Last July, hackers made it into JP Morgan Chase’s customer account database. In a recent filing with the Securities and Exchange Commission, the company disclosed the extent of the breach. It reported that the hackers had access to 76 million household accounts and seven million small business accounts.
That makes the attack one of the largest breaches so far. While hackers did gain access to those customers’ names, addresses, phone numbers and email addresses, JP Morgan Chase reported, “there is no evidence that account information for such affected customers – account numbers, passwords, user IDs, dates of birth, or Social Security numbers – was compromised during the attack.”
The other good news is that so far no money appears to have been taken from any of those accounts, and no suspicious activity has been observed.
The bad news could be that hackers used this attack as a step in another plan yet to be revealed. A security expert told USA Today, “Persistence like that, with no stolen money, is due to a future planned operation – or that the objective was to identify data that was material in some other aspect.”
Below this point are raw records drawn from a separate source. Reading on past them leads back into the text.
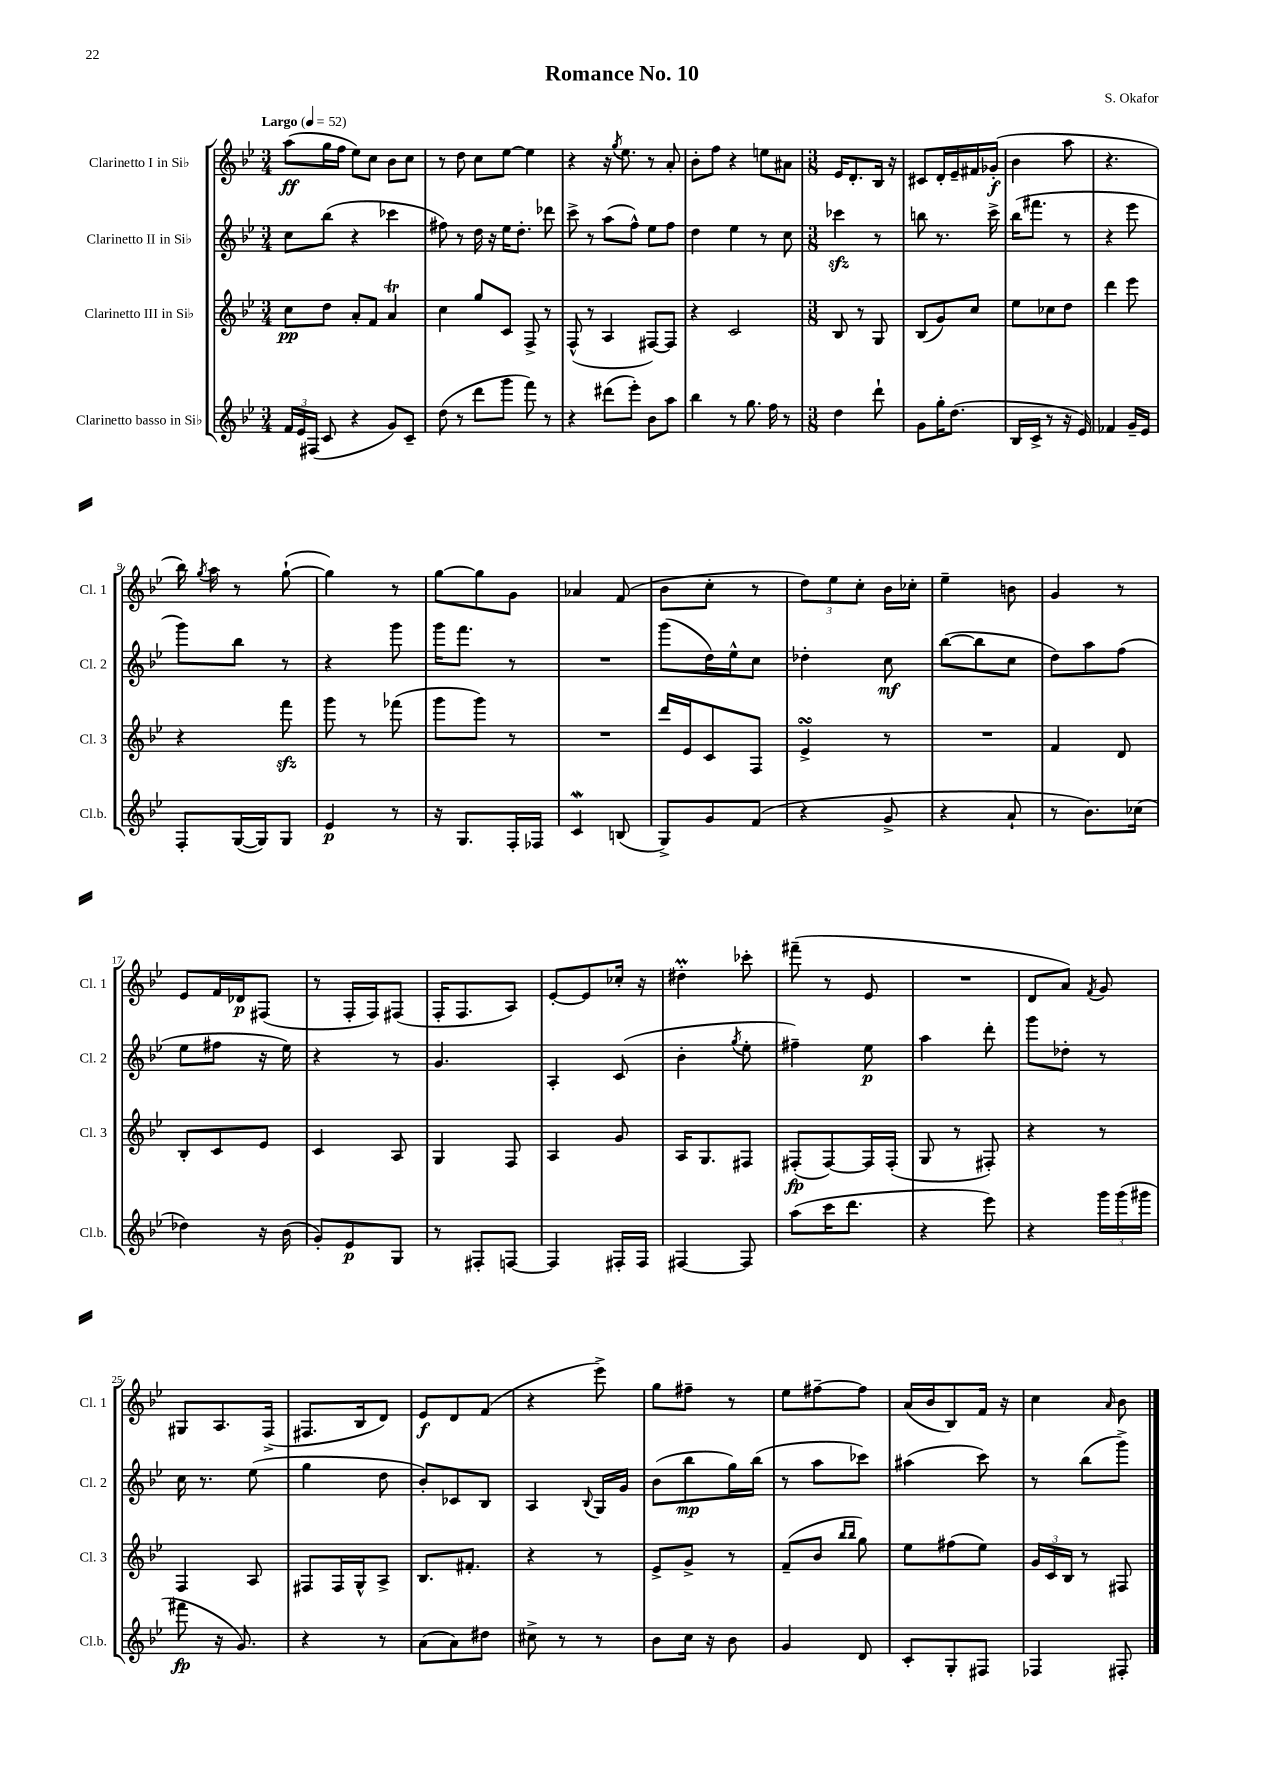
\header { title = "Romance No. 10" composer = "S. Okafor" }
<<
\new StaffGroup <<
\new Staff = "s0" \with { instrumentName = "Clarinetto I in Sib" shortInstrumentName = "Cl. 1" } {
    \clef treble \key bes \major \numericTimeSignature \time 3/4 \tempo "Largo" 4 = 52
    \autoBeamOff a''8[\ff( g''16 f''16] ees''8[) c''8] bes'8[ c''8] |
    r8 d''8 c''8[ ees''8]~ ees''4 |
    r4 r16 \acciaccatura { g''8 } ees''8. r8 a'8-. |
    bes'8[-. f''8] r4 e''8[ ais'8] |
    \numericTimeSignature \time 3/8 ees'16[ d'8.-. bes16] r16 |
    cis'8[ d'16-. ees'16-- fis'16 ges'16]-.\f( |
    bes'4 a''8 |
    r4. |
    bes''16) \acciaccatura { g''8 } a''16 r8 g''8~-!( |
    g''4) r8 |
    g''8[~ g''8 g'8] |
    aes'4 f'8( |
    bes'8[ c''8]-. r8 |
    \tuplet 3/2 { d''8[) ees''8 c''8]-. } bes'16[ ces''16]-. |
    ees''4-- b'8 |
    g'4 r8 |
    ees'8[ f'16 des'16\p fis8]( |
    r8 f16[-. f16) fis8]( |
    f16[-. f8. a8]) |
    ees'8[~-. ees'8 ces''16]-. r16 |
    dis''4-.\prall ces'''8-. |
    fis'''8--( r8 ees'8 |
    R4. |
    d'8[ a'8]) \acciaccatura { f'8 } g'8 |
    gis8[ a8. f16]->( |
    fis8.[ bes16 d'8]) |
    ees'8[\f d'8 f'8]( |
    r4 ees'''8->) |
    g''8[ fis''8]-- r8 |
    ees''8[ fis''8~-- fis''8] |
    a'16[( bes'16 bes8) f'16] r16 |
    c''4 \grace { a'16 } bes'8 \bar "|." |
}
\new Staff = "s1" \with { instrumentName = "Clarinetto II in Sib" shortInstrumentName = "Cl. 2" } {
    \clef treble \key bes \major \numericTimeSignature \time 3/4
    \autoBeamOff c''8[ bes''8]( r4 ces'''4 |
    fis''8) r8 d''16 r16 ees''16[ d''8.]-. des'''8 |
    c'''8-> r8 a''8[( f''8]-^) ees''8[ f''8] |
    d''4 ees''4 r8 c''8 |
    \numericTimeSignature \time 3/8 ces'''4\sfz r8 |
    b''8 r8. c'''16-> |
    bes''16[( fis'''8.] r8 |
    r4 ees'''8 |
    g'''8[) bes''8] r8 |
    r4 g'''8 |
    g'''16[ f'''8.] r8 |
    R4. |
    g'''8[( d''16) ees''16-^ c''8] |
    des''4-. c''8\mf |
    bes''8[~( bes''8 c''8] |
    d''8[) a''8 f''8]( |
    ees''8[ fis''8] r16 ees''16) |
    r4 r8 |
    g'4. |
    a4-. c'8( |
    bes'4-. \acciaccatura { g''8 } ees''8-. |
    fis''4--) ees''8\p |
    a''4 d'''8-. |
    g'''8[ des''8]-. r8 |
    c''16 r8. ees''8( |
    g''4 d''8 |
    bes'8[-.) ces'8 bes8] |
    a4 \appoggiatura { bes8 } g16[ g'16] |
    bes'8[( bes''8\mp g''16) bes''16]( |
    r8 a''8[ ces'''8]) |
    ais''4( c'''8) |
    r8 bes''8[( g'''8]->) \bar "|." |
}
\new Staff = "s2" \with { instrumentName = "Clarinetto III in Sib" shortInstrumentName = "Cl. 3" } {
    \clef treble \key bes \major \numericTimeSignature \time 3/4
    \autoBeamOff c''8[\pp d''8] a'8[-. f'8] a'4\trill |
    c''4 g''8[ c'8] f8-> r8 |
    f8-^( r8 a4 fis8[~) fis8] |
    r4 c'2 |
    \numericTimeSignature \time 3/8 bes8 r8 g8 |
    bes8[( g'8) c''8] |
    ees''8[ ces''8 d''8] |
    d'''4 ees'''8 |
    r4 f'''8\sfz |
    g'''8 r8 fes'''8( |
    g'''8[ g'''8]) r8 |
    R4. |
    d'''16[ ees'16 c'8 f8] |
    ees'4->\turn r8 |
    R4. |
    f'4 d'8 |
    bes8[-. c'8 ees'8] |
    c'4 a8 |
    g4 f8 |
    a4 g'8 |
    a16[ g8. fis8] |
    fis8[-.\fp( fis8~) fis16 fis16]-.( |
    g8 r8 fis8-.) |
    r4 r8 |
    f4 a8 |
    fis8[ fis16 g16-^ a8]-> |
    bes8.[ fis'8.]-. |
    r4 r8 |
    ees'8[-> g'8]-> r8 |
    f'8[--( bes'8] \grace { bes''16[ bes''16] } g''8) |
    ees''8[ fis''8( ees''8]) |
    \tuplet 3/2 { g'16[ c'16 bes16] } r8 fis8 \bar "|." |
}
\new Staff = "s3" \with { instrumentName = "Clarinetto basso in Sib" shortInstrumentName = "Cl.b." } {
    \clef treble \key bes \major \numericTimeSignature \time 3/4
    \autoBeamOff \tuplet 3/2 { f'16[ ees'16 fis16]( } c'8 r4 g'8[) c'8]-- |
    d''8( r8 d'''8[ g'''8] f'''8) r8 |
    r4 dis'''8[( ees'''8]-.) bes'8[ a''8] |
    bes''4 r8 g''8. f''16 r8 |
    \numericTimeSignature \time 3/8 d''4 d'''8-! |
    g'8[ g''16-. d''8.]( |
    bes16[ c'16]-> r8 r16 ees'16) |
    fes'4 g'16[-- ees'16] |
    f8[-. g16~( g16) g8] |
    ees'4\p r8 |
    r16 g8.[ f16-. fes16] |
    c'4\mordent b8( |
    g8[->) g'8 f'8]( |
    r4 g'8-> |
    r4 a'8-! |
    r8 bes'8.[) ces''16]( |
    des''4) r16 bes'16( |
    g'8[-.) ees'8\p g8] |
    r8 fis8[-. f8]~ |
    f4 fis16[-. fis16] |
    fis4~ fis8 |
    a''8[( c'''16 d'''8.] |
    r4 ees'''8) |
    r4 \tuplet 3/2 { g'''16[ g'''16( gis'''16] } |
    fis'''8\fp r16 g'8.) |
    r4 r8 |
    a'8[( a'8) dis''8] |
    cis''8-> r8 r8 |
    bes'8[ c''16] r16 bes'8 |
    g'4 d'8 |
    c'8[-. g8-. fis8] |
    fes4 fis8-. \bar "|." |
}
>>
>>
The fact that criminals managed to gain access to such a large bank’s computers – thought to have the best security available – is disturbing. One security expert, John Gunn of Chicago’s Vasco Data Security International, described JP Morgan Chase as “one of the most secure organizations on this planet.”
Sources involved with the investigation told the New York Times said that hackers were able to get to the highest level of administrative privilege on more than 90 of the bank’s servers. With this access, if they’d wanted to, they could have transferred funds or closed accounts.
Even though no money has yet been taken, customers of JP Morgan Chase should continue to monitor their statements. Customers should also be alert to other scammers who might take advantage of the situation by calling or emailing to “warn” you of suspicious activity on your account and ask you to verify account or personal information. Ignore any emails and if someone calls you claiming to be from the bank, you can thank them and hang up. You have no way to verify that an incoming call is actually from your bank – but you can call back to the number directly on your card or account to confirm whether there is any problem.